* _TASK PROMPT_:
From the entries below, copy out all lines holding "Translation".

*** DATA PROVIDED ***

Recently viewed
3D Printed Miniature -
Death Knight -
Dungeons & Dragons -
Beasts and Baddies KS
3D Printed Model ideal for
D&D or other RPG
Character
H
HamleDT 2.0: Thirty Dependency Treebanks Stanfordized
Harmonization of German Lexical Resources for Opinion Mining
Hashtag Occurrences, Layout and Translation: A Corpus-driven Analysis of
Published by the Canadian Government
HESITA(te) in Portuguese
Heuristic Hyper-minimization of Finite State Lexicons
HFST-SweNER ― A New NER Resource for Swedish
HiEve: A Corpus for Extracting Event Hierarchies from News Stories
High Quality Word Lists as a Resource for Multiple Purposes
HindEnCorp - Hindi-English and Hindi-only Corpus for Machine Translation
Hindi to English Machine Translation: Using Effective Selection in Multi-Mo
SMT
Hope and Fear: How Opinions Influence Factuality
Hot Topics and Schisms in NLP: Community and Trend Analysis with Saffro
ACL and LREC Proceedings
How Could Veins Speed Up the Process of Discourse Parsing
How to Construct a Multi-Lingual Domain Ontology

*** End of DATA PROVIDED ***
*** DATA PROVIDED ***

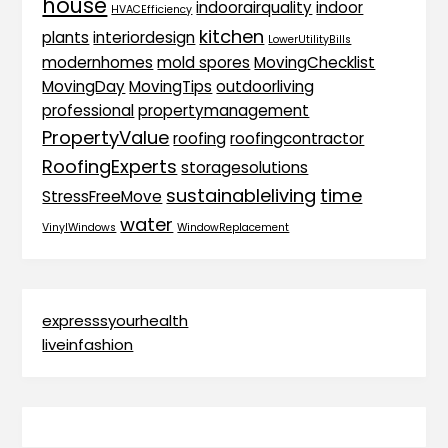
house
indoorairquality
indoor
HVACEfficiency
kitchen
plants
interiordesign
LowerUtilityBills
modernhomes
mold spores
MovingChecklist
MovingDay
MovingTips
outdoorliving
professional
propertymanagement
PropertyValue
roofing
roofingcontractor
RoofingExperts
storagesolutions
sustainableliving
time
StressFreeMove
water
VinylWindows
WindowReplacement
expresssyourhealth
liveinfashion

*** End of DATA PROVIDED ***

* _ANSWER BOX_:
Hashtag Occurrences, Layout and Translation: A Corpus-driven Analysis of
HindEnCorp - Hindi-English and Hindi-only Corpus for Machine Translation
Hindi to English Machine Translation: Using Effective Selection in Multi-Mo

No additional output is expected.